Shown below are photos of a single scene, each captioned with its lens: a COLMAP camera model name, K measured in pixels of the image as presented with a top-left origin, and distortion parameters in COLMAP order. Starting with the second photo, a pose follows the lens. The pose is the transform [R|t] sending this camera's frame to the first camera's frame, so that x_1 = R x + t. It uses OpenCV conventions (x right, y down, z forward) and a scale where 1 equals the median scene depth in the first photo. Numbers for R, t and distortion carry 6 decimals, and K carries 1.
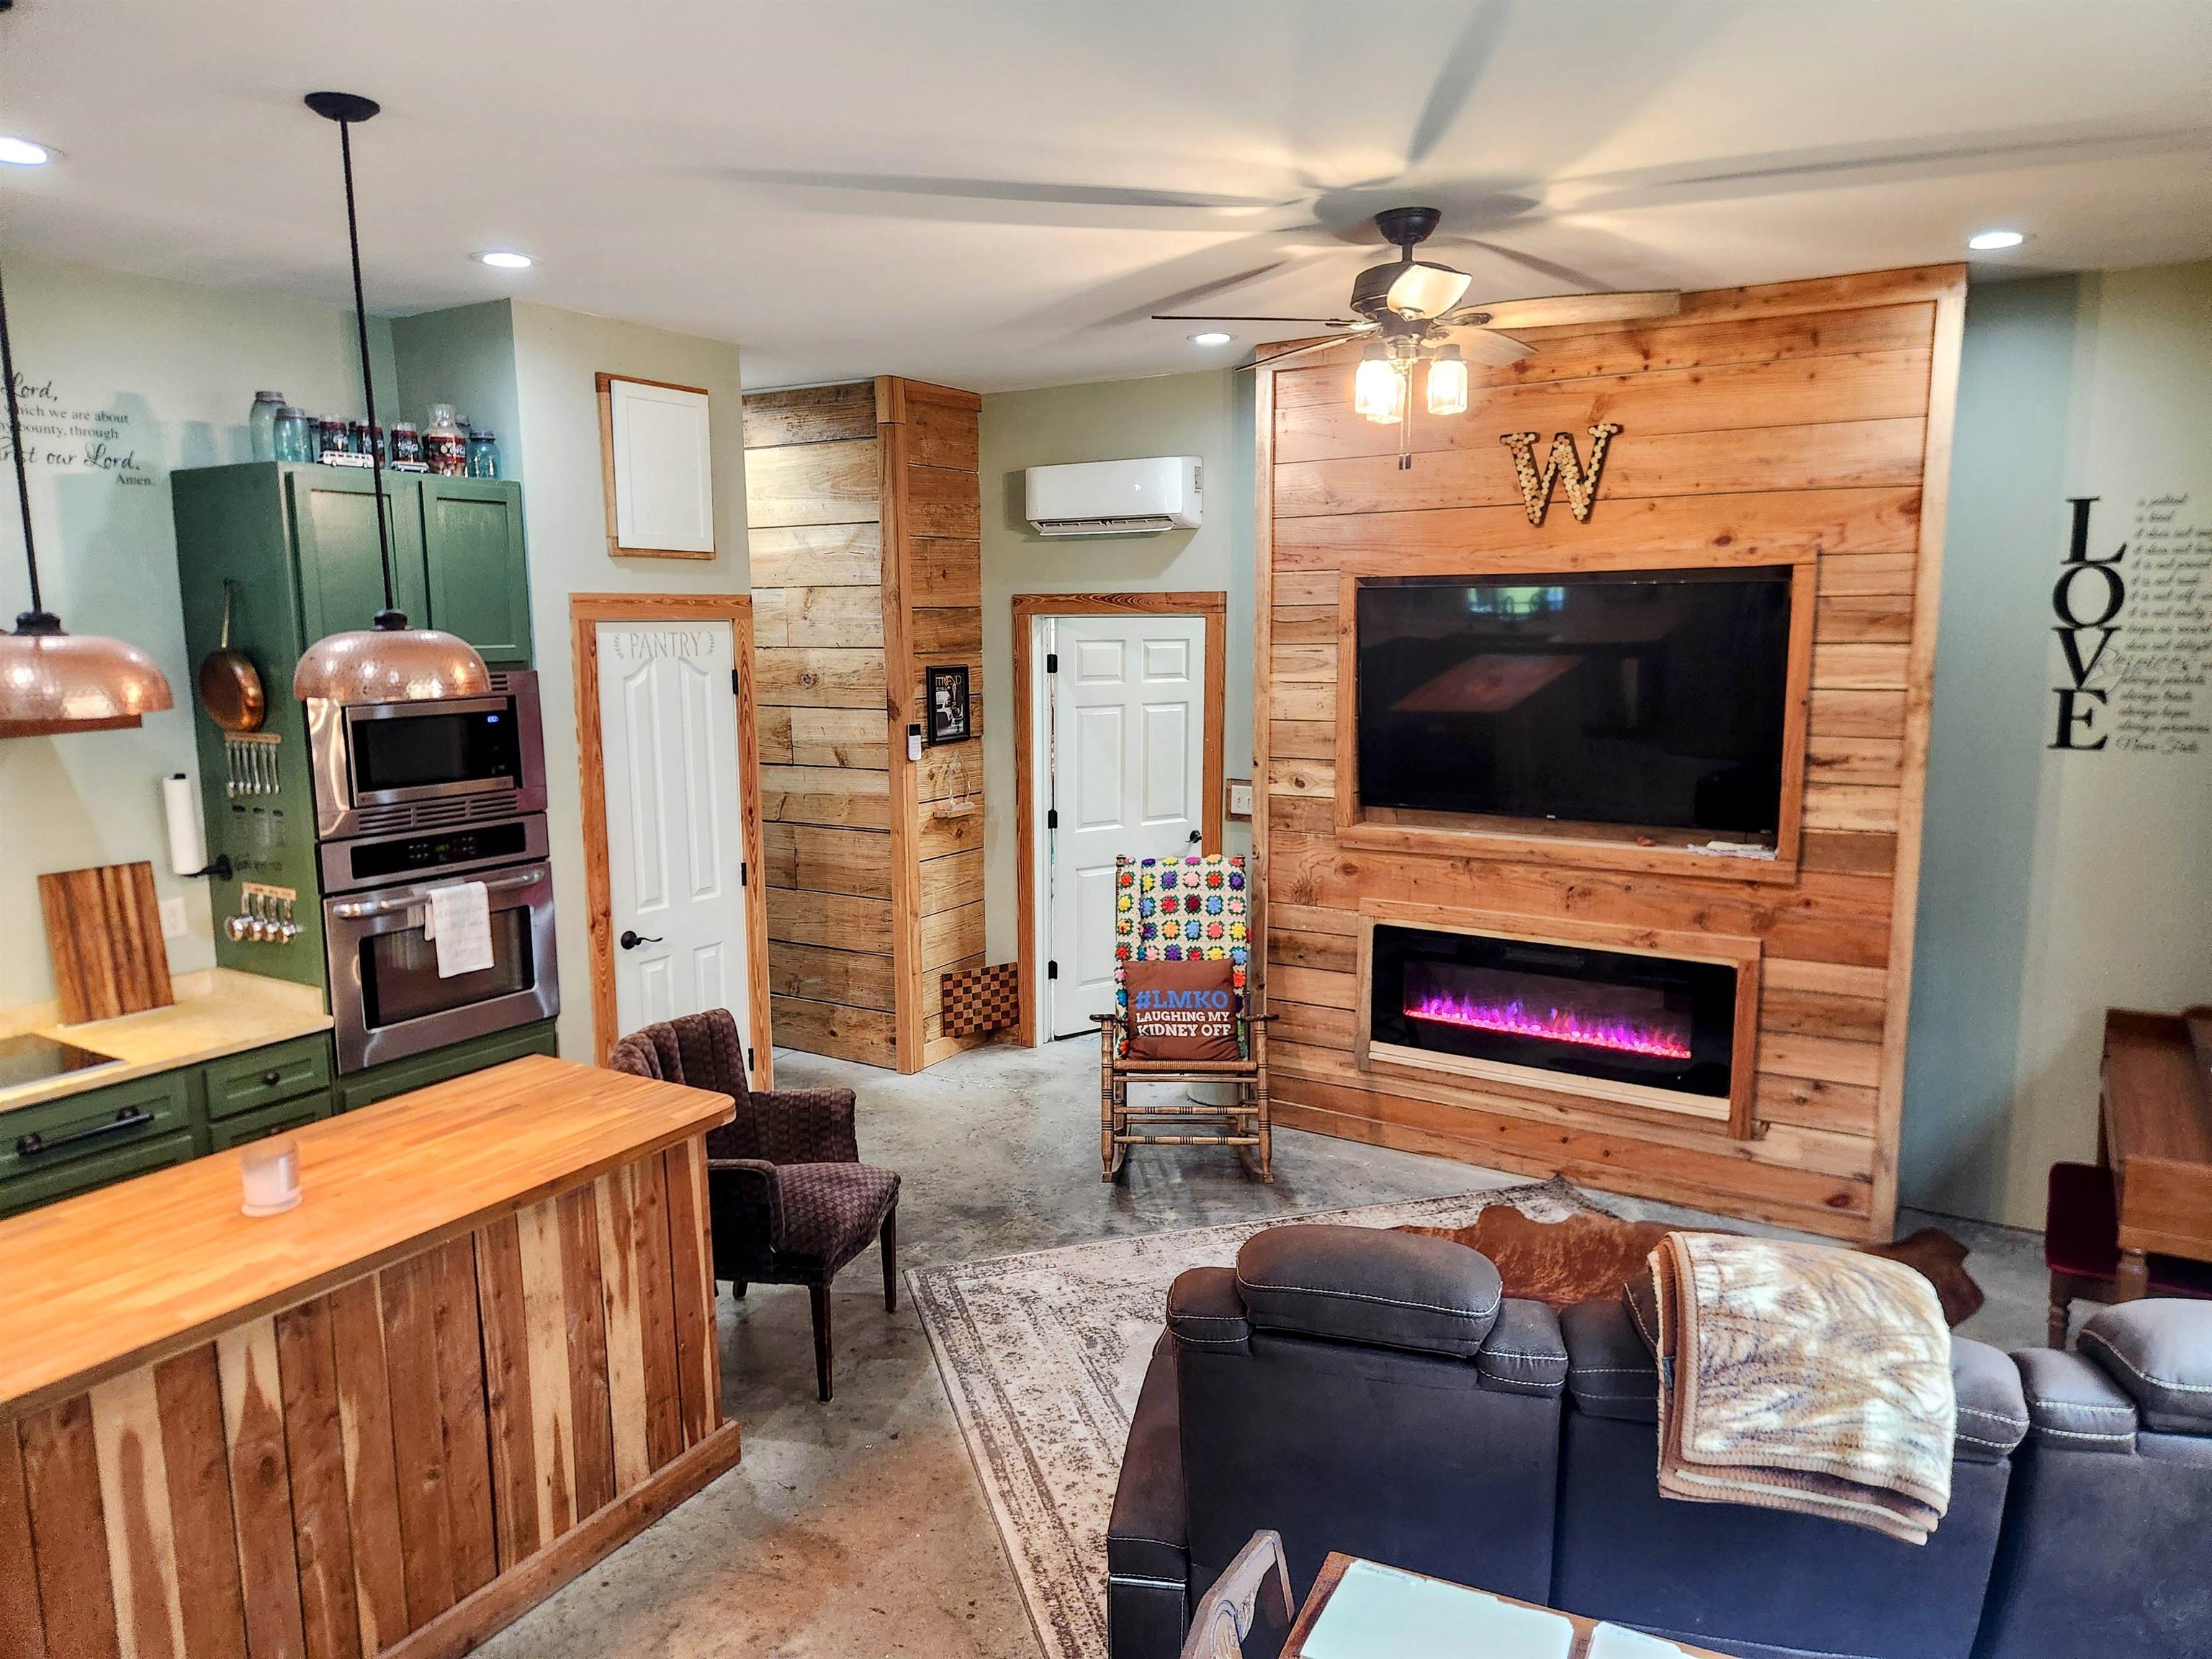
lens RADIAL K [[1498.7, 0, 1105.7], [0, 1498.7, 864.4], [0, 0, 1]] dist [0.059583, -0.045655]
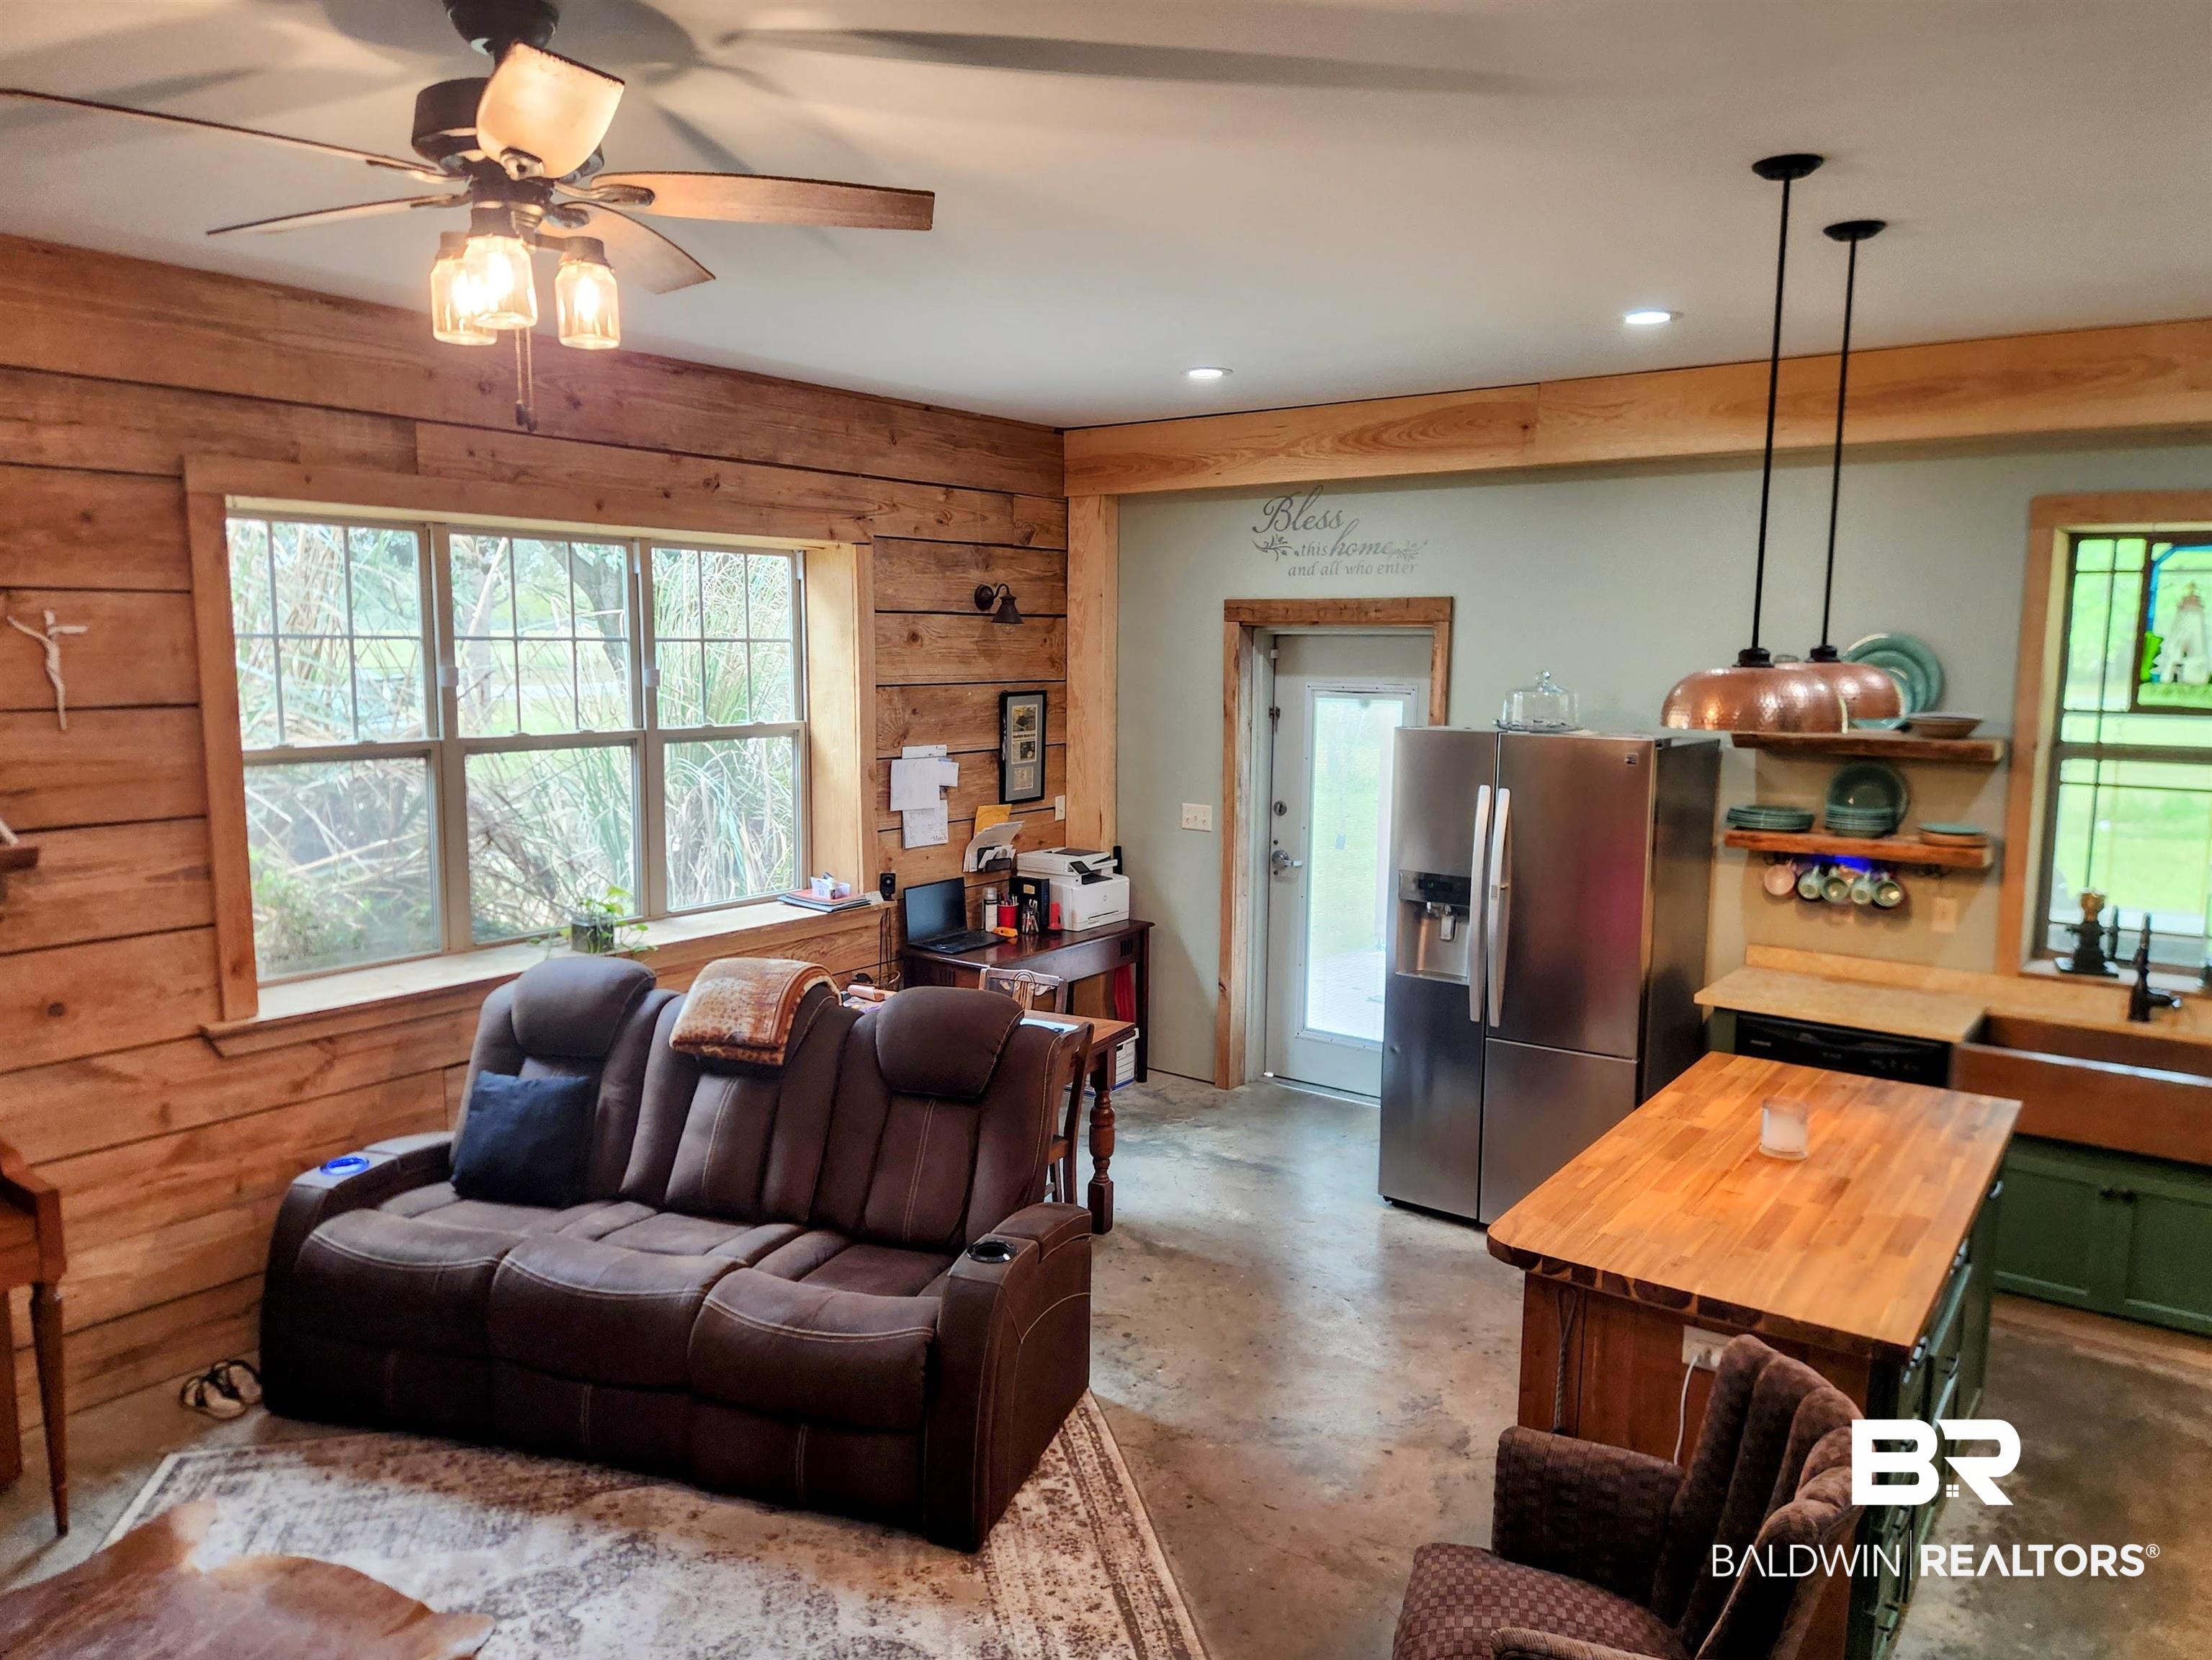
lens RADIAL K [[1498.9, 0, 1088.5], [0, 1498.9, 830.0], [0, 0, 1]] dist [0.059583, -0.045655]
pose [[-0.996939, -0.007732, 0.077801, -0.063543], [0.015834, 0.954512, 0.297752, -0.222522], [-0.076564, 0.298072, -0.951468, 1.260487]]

### What you need to do
Each line of the data must be transcribed exactly; pictures are not carried over.

### Answer to this problem
Shown below are photos of a single scene, each captioned with its lens: a COLMAP camera model name, K measured in pixels of the image as presented with a top-left origin, and distortion parameters in COLMAP order. Starting with the second photo, a pose follows the lens. The pose is the transform [R|t] sending this camera's frame to the first camera's frame, so that x_1 = R x + t. It uses OpenCV conventions (x right, y down, z forward) and a scale where 1 equals the median scene depth in the first photo. Numbers for R, t and distortion carry 6 decimals, and K carries 1.
lens RADIAL K [[1498.7, 0, 1105.7], [0, 1498.7, 864.4], [0, 0, 1]] dist [0.059583, -0.045655]
lens RADIAL K [[1498.9, 0, 1088.5], [0, 1498.9, 830.0], [0, 0, 1]] dist [0.059583, -0.045655]
pose [[-0.996939, -0.007732, 0.077801, -0.063543], [0.015834, 0.954512, 0.297752, -0.222522], [-0.076564, 0.298072, -0.951468, 1.260487]]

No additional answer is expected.